Although the precise boundaries of that utility, whether for Guardant360 Response or other technologies, are still relatively undefined, this may not pose an issue for gaining reimbursement, at least based on the proposition of ctDNA as a surrogate for currently used, less accurate tools.

"There is definitely always more work to do in terms of thinking about switching patients from one drug to another, but in terms of the clinical validity of the marker, that is pretty much completely proven," Eltoukhy said. "We know that there's been some pretty robust data that [measuring ctDNA] just a couple of weeks after treatment initiation predicts response and survival better than a CT scan at three months or six months."

"We're trying to replace a very inexact current standard of care with CT scans, especially if you look at immunotherapies where you have the challenge of pseudoprogression, you can have scans that are done at three months and sometimes six months that are still indeterminant of whether the patients are responding or not.
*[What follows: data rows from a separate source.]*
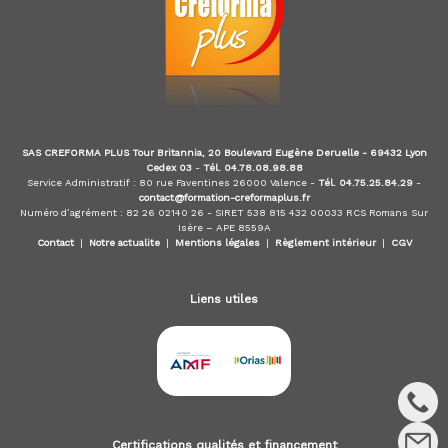
m
é
t
i
e
r
s
d
SAS CREFORMA PLUS Tour Britannia, 20 Boulevard Eugène Deruelle - 69432 Lyon
e
Cedex 03
-
Tél. 04.78.08.98.88
:
Service Administratif : 80 rue Faventines 26000 Valence -
Tél. 04.75.25.84.29
-
I
contact@formation-creformaplus.fr
Numéro d’agrément : 82 26 02140 26 - SIRET 538 815 432 00033 RCS Romans Sur
O
Isère – APE 8559A
B
Contact
|
Notre actualite
|
Mentions légales
|
Règlement intérieur
|
CGV
S
P
,
Liens utiles
I
A
S
,
C
I
F
,
Certifications qualités et financement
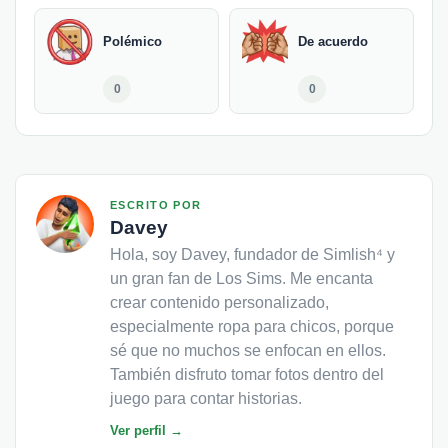
Polémico
De acuerdo
0
0
ESCRITO POR
Davey
Hola, soy Davey, fundador de Simlish⁴ y
un gran fan de Los Sims. Me encanta
crear contenido personalizado,
especialmente ropa para chicos, porque
sé que no muchos se enfocan en ellos.
También disfruto tomar fotos dentro del
juego para contar historias.
Ver perfil →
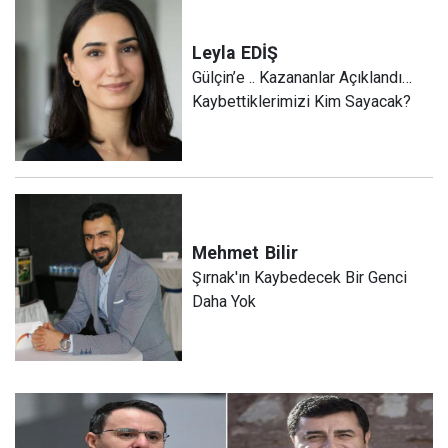
Leyla
EDİŞ
Gülçin’e .. Kazananlar Açıklandı…
Kaybettiklerimizi Kim Sayacak?
Mehmet
Bilir
Şırnak'ın Kaybedecek Bir Genci
Daha Yok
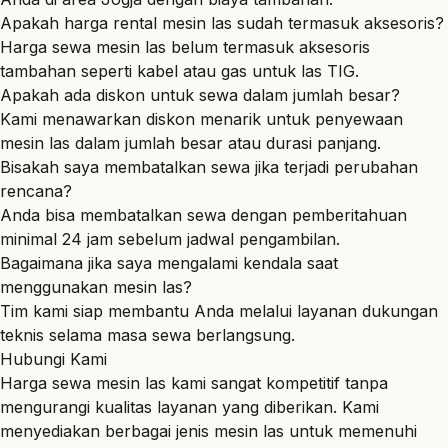
Apakah harga rental mesin las sudah termasuk aksesoris?
Harga sewa mesin las belum termasuk aksesoris
tambahan seperti kabel atau gas untuk las TIG.
Apakah ada diskon untuk sewa dalam jumlah besar?
Kami menawarkan diskon menarik untuk penyewaan
mesin las dalam jumlah besar atau durasi panjang.
Bisakah saya membatalkan sewa jika terjadi perubahan
rencana?
Anda bisa membatalkan sewa dengan pemberitahuan
minimal 24 jam sebelum jadwal pengambilan.
Bagaimana jika saya mengalami kendala saat
menggunakan mesin las?
Tim kami siap membantu Anda melalui layanan dukungan
teknis selama masa sewa berlangsung.
Hubungi Kami
Harga sewa mesin las kami sangat kompetitif tanpa
mengurangi kualitas layanan yang diberikan. Kami
menyediakan berbagai jenis mesin las untuk memenuhi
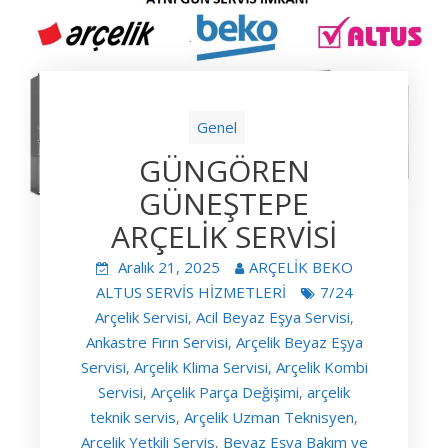
Genel
GÜNGÖREN
GÜNEŞTEPE
ARÇELİK SERVİSİ
Aralık 21, 2025
ARÇELİK BEKO
ALTUS SERVİS HİZMETLERİ
7/24
Arçelik Servisi
Acil Beyaz Eşya Servisi
,
,
Ankastre Fırın Servisi
Arçelik Beyaz Eşya
,
Servisi
Arçelik Klima Servisi
Arçelik Kombi
,
,
Servisi
Arçelik Parça Değişimi
arçelik
,
,
teknik servis
Arçelik Uzman Teknisyen
,
,
Arçelik Yetkili Servis
Beyaz Eşya Bakım ve
,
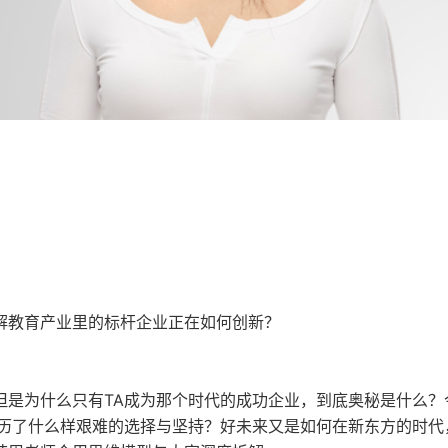
解教育产业里的标杆企业正在如何创新？
但是为什么只有TA成为那个时代的成功企业，到底奥秘是什么？
经历了什么样艰难的选择与坚持？好未来又是如何在新东方的时代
Meanwhile, we have data across multiple classes of immunotherapy that show that as early as three or four weeks, [this] is at least as good, if not better, in terms of predicting a response."
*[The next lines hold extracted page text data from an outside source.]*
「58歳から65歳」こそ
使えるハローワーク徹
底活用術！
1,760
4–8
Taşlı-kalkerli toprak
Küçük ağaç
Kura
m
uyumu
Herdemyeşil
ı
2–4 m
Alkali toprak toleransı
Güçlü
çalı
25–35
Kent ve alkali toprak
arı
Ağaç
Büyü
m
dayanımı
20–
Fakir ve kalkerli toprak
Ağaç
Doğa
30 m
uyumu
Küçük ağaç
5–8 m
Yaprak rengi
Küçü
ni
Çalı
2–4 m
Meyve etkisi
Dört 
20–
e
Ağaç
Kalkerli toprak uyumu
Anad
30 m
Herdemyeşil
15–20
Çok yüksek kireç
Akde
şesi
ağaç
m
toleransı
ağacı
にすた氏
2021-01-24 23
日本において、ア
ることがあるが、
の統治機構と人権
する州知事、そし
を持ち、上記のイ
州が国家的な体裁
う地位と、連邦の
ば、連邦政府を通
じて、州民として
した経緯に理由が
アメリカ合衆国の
Medicare policies for ctDNA technologies have also been evolving in recent months, and there is an expectation in the field that an updated local coverage determination will revise an existing coverage policy — currently specific to Natera's Signatera technology in guiding adjuvant therapy for early-stage colorectal cancer — to a cancer-, stage-, and technology-agnostic framework.

"Palmetto and some of the other local [Medicare contractors] have been taking kind of a framework where, rather than covering individual tests they're trying to write new LCDs for a class of tests. … And this is an area [where] we've seen a lot of movement in terms of an LCD that covers both the adjuvant side in multiple cancer types, as well as response monitoring," Eltoukhy said.

"We think the level of evidence [for coverage] is going to be relatively high because it's going to require validation in multiple indications and multiple classes of therapies," he added. "But that's really where I think the 40 publications we have, the fact that we have that evidence, puts us in a really good position with respect to reimbursement."

At the very least, Eltoukhy argued, there is a utility proposition in offering an alternative to CT scans in clinical areas where those are already employed as standard of care. Imaging obviously involves radiation risk and is "not very democratizing in terms of access across the country," he said. Moreover, "[with] some of these high-toxicity therapies, it's not a high quality of care to continue to expose [a patient] to therapies that aren't benefiting them."

"All of these areas of medicine are built on beachheads of utility that expand over time as more and more clinical evidence is developed," Eltoukhy said.

Guardant expects that some manner of local coverage determination will be in place later this year addressing the setting of late-stage cancer response monitoring. In the meantime, the company lists a cash pay rate for Guardant360 Response of $5,000, and states that patients may be eligible for financial assistance based on medical and financial need.

Eltoukhy said that he believes "everything is lining up in a very nice way to ... bring to fruition this area where liquid stands on its own, which is the dynamic monitoring aspect."

"We do have reimbursement for multiple tests already with Guardant360 for when a patient progresses … so we do have half of the picture already. But now Guardant360 Response will bring the second half, which really fills in that full longitudinal picture of how patients are responding and the ebb and flow of their disease under therapeutic pressure," he said.